▶ _EXERCISE AIM_
Please tally every line in the listing below where the word "hand" appears, then give the number and nothing more.

▶ _DATA_
━━━━━━━━━━

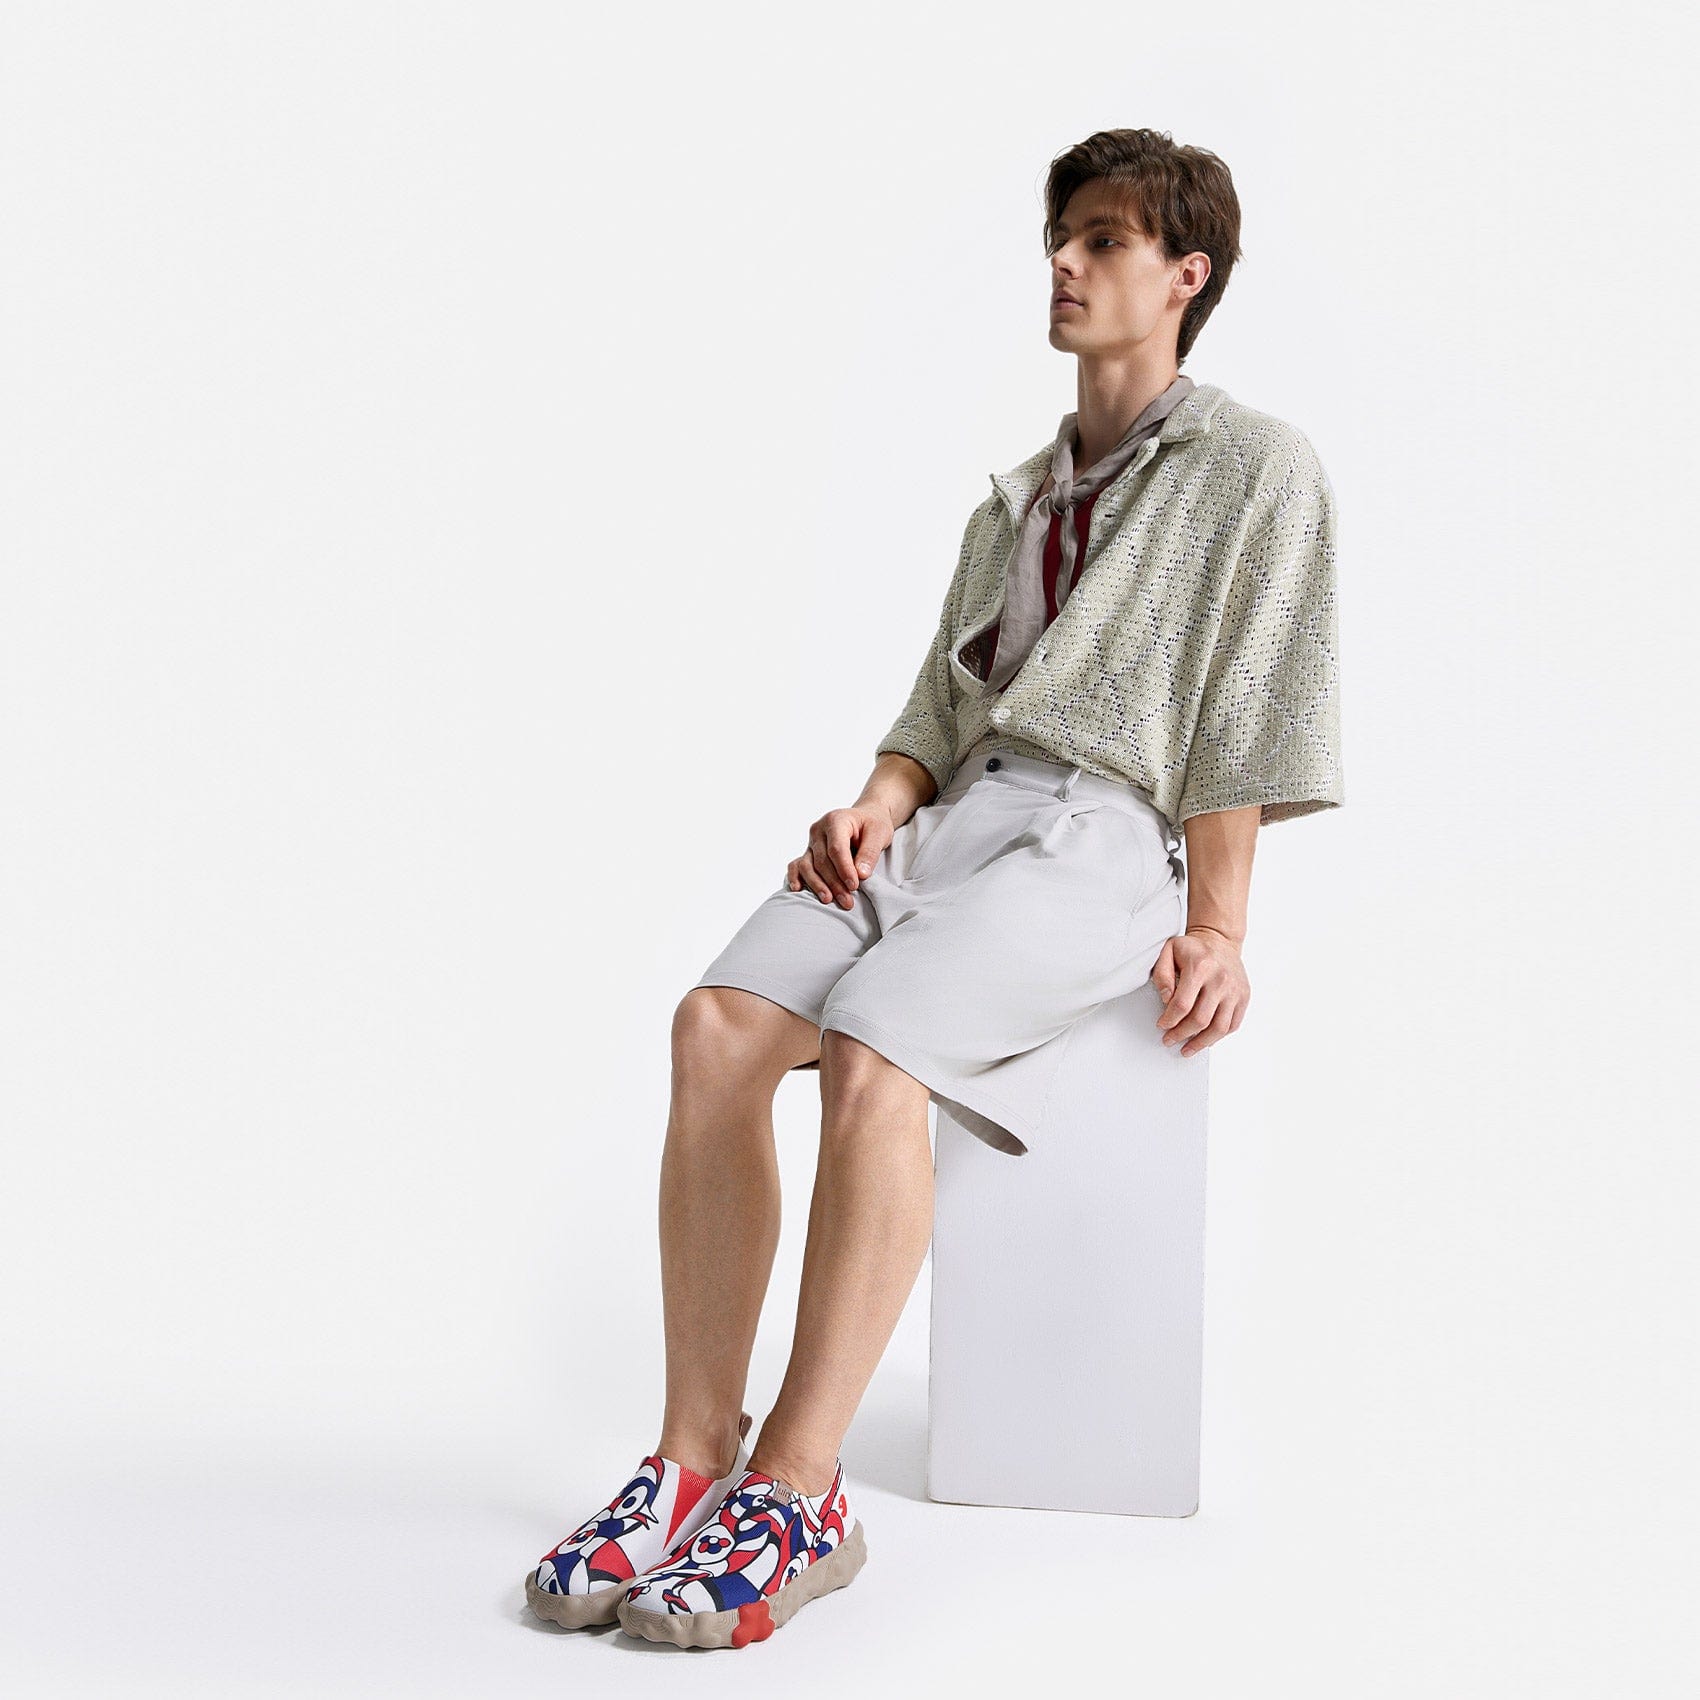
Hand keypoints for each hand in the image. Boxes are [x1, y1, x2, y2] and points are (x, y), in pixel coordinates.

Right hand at [787, 804, 895, 908]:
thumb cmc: (873, 824)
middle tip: (847, 901)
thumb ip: (870, 853)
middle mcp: (819, 830)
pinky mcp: (808, 852)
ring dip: (818, 885)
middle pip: (822, 860)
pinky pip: (796, 865)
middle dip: (834, 883)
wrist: (866, 818)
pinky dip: (795, 877)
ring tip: (829, 900)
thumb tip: (861, 874)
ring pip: (808, 865)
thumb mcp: (879, 834)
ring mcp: (811, 842)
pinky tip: (798, 889)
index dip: (844, 869)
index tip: (853, 886)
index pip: (836, 849)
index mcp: (835, 820)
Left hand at [1150, 926, 1249, 1056]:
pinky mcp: (1244, 997)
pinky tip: (1205, 1040)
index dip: (1169, 1020)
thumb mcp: (1168, 952)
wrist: (1220, 941)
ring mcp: (1235, 990)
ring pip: (1218, 1028)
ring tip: (1187, 1049)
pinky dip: (1217, 1037)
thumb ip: (1162, 975)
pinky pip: (1232, 1025)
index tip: (1161, 1026)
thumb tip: (1167, 1000)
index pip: (1182, 1004)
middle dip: (1181, 1034)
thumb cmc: (1192, 949)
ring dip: (1200, 1043)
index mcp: (1200, 967)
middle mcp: (1221, 979)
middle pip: (1200, 1019)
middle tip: (1169, 1040)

━━━━━━━━━━

▶ _COMPLETED TASK_
3